Dalam skenario terbaik dimana pertumbuhan kapital disusul dengan kenaikan upah buruh, kita akan temui bahwa ini tidak mengubah posisi sosial relatif di antara kedua kelas ini. Secara relatif, kapital tumbuh lebih pesat daripada upah, yang akan selalu habis dikonsumsi dengan segera. Katakanlah kenaikan upah buruh memungkinkan sang buruh yang sebelumnya tinggal di kamar kos untuk sekarang mencicil rumah tipe 21. Pada saat yang sama, sang majikan tidak hanya punya rumah mewah di Menteng, tetapi kini mampu membeli rumah musim panas di Los Angeles. Sebesar apapun rumah sang buruh, kalau istana di sebelahnya menjadi lebih besar dengan kecepatan yang sama atau bahkan lebih cepat, maka secara sosial sang buruh akan tetap merasa tinggal di tempat yang lebih sesak. Cepat atau lambat, rumah tipe 21 itu akan terasa seperti penjara. Posisi sosialnya tidak berubah, atau bahkan memburuk karena ini relatif dengan total kekayaan yang tercipta dalam seluruh masyarakat.
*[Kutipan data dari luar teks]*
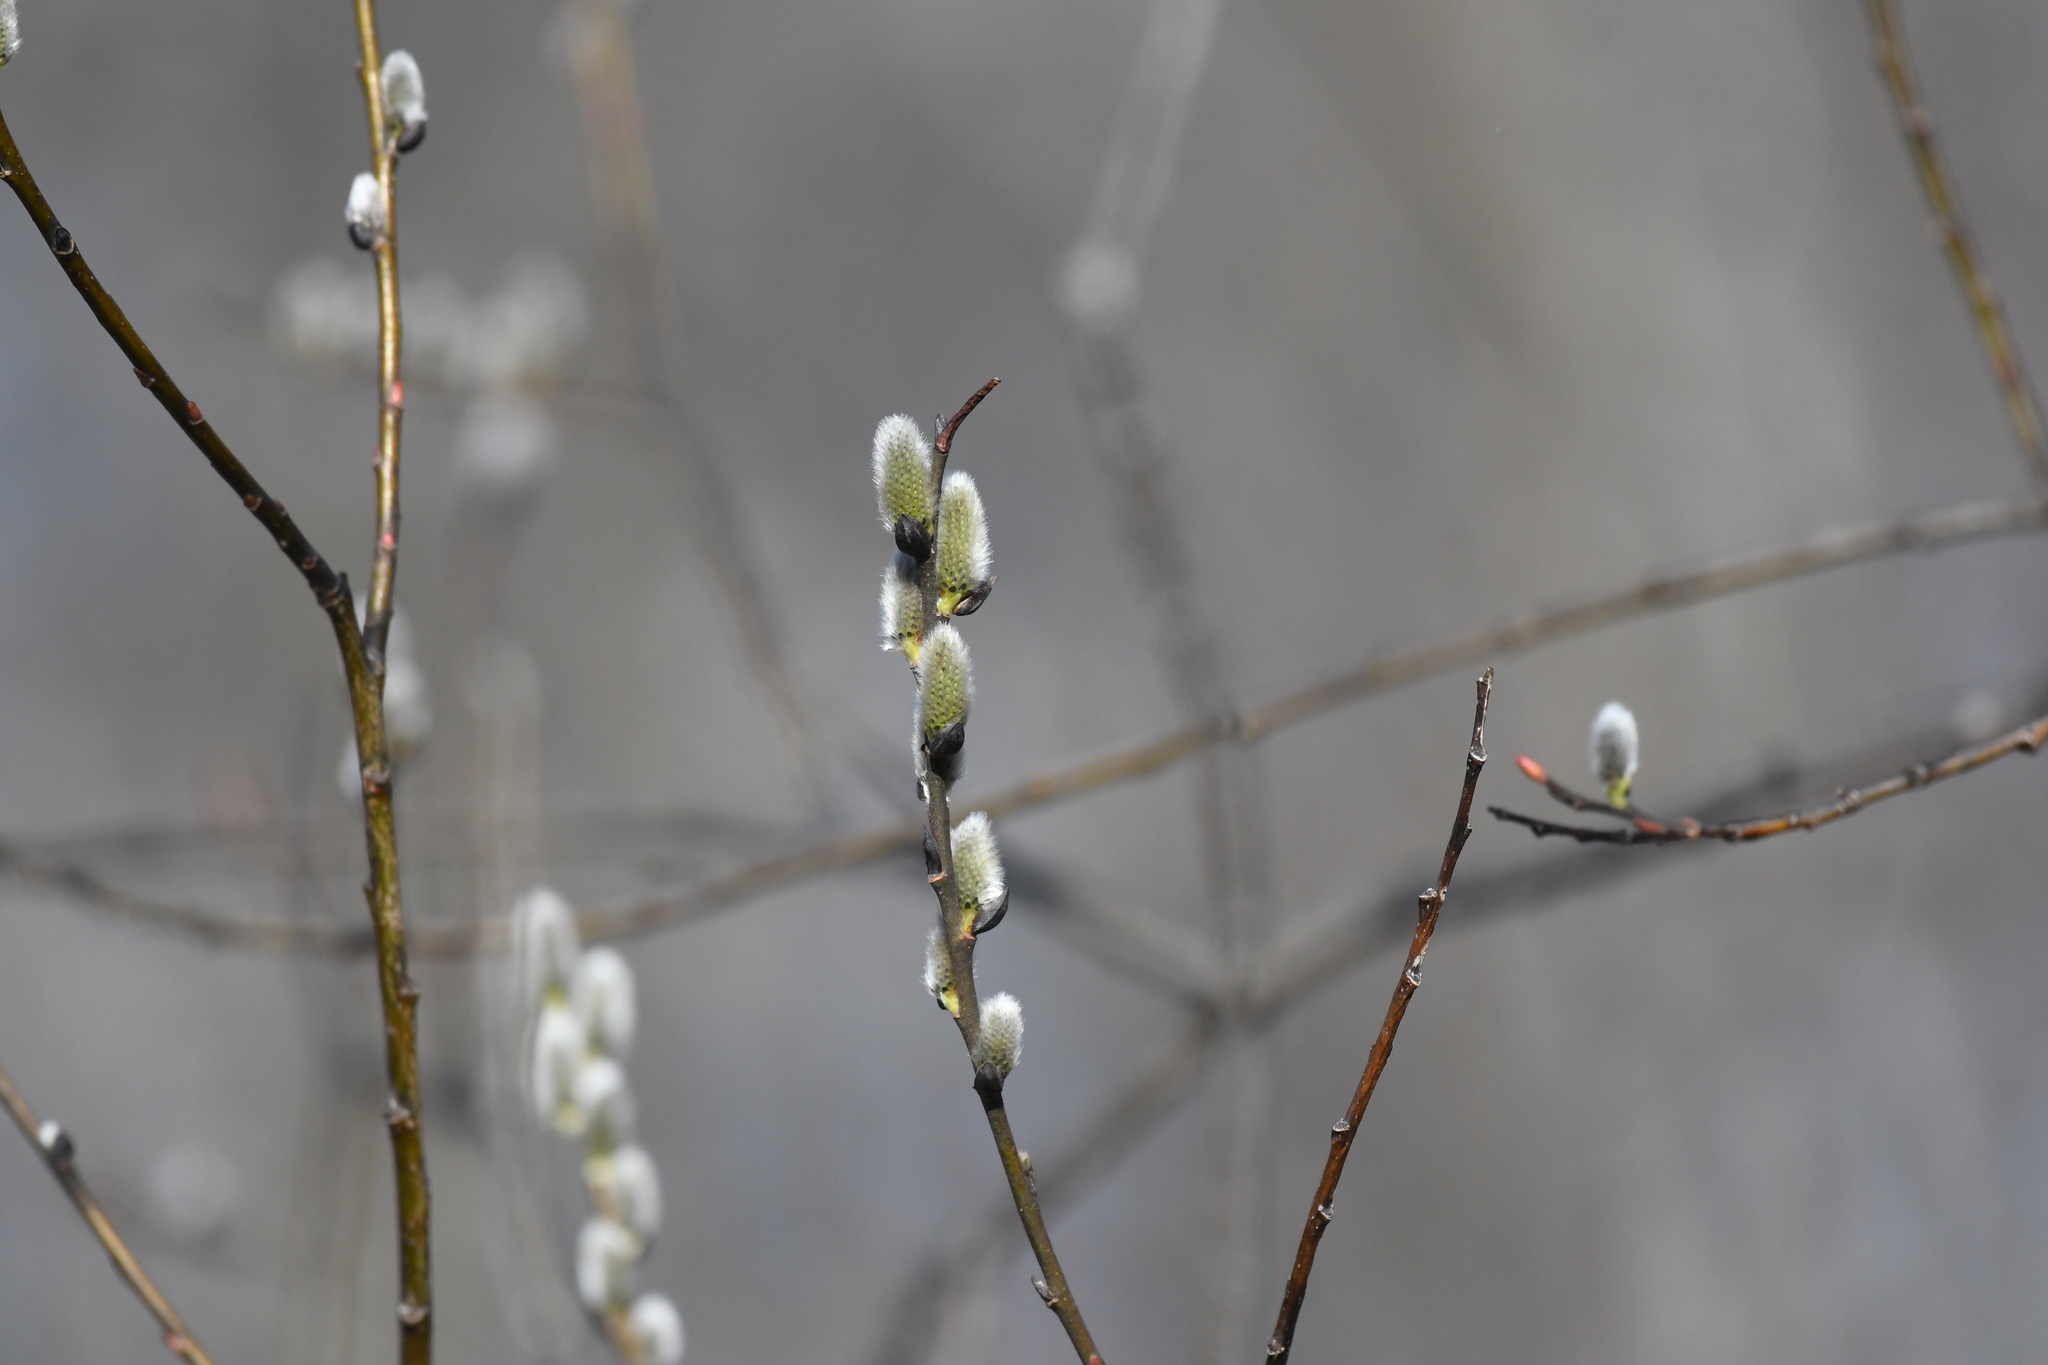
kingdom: Plantae
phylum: Tracheophyta
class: Magnoliopsida
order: Malpighiales
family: Salicaceae
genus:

Berbagai studi dan statistik telah menunjukkan secara tak terbantahkan semakin membesarnya jurang antara yang kaya (kapitalis) dan yang miskin (buruh). Ini benar – dan bahkan lebih mencolok – di negeri kapitalis terbesar Amerika Serikat. Tidak peduli kalau buruh AS jelas memiliki taraf hidup lebih baik daripada buruh Indonesia. Buruh AS mengukur posisi sosialnya bukan dengan buruh Indonesia, bukan dalam masyarakat Indonesia, tetapi dalam masyarakat dimana ia berada. Posisi sosialnya ditentukan relatif dengan kelas-kelas sosial lainnya dalam lingkungannya.
Namun kenaikan upah bukanlah satu-satunya hal yang menyusul pertumbuhan kapital. Dengan segera kaum kapitalis akan mencoba menekan kenaikan biaya tenaga kerja ini. Satu cara adalah dengan meningkatkan produktivitas buruh lewat penggunaan teknik produksi yang lebih baik (Misalnya penggunaan mesin yang lebih canggih dan otomatis; divisi tenaga kerja yang lebih rinci dan terorganisir, dsb.). Dengan demikian buruh yang sama kini menghasilkan produk yang lebih banyak, atau kapitalis bisa mengurangi jumlah buruh yang dipekerjakan untuk menghasilkan jumlah produk yang sama. Buruh yang dibayar upah nominal yang lebih tinggi kini menghasilkan lebih banyak produk bagi majikannya. Sebagai kelas, dari keseluruhan total kekayaan yang dihasilkan masyarakat, pangsa yang didapat buruh pada akhirnya akan kembali ke minimum.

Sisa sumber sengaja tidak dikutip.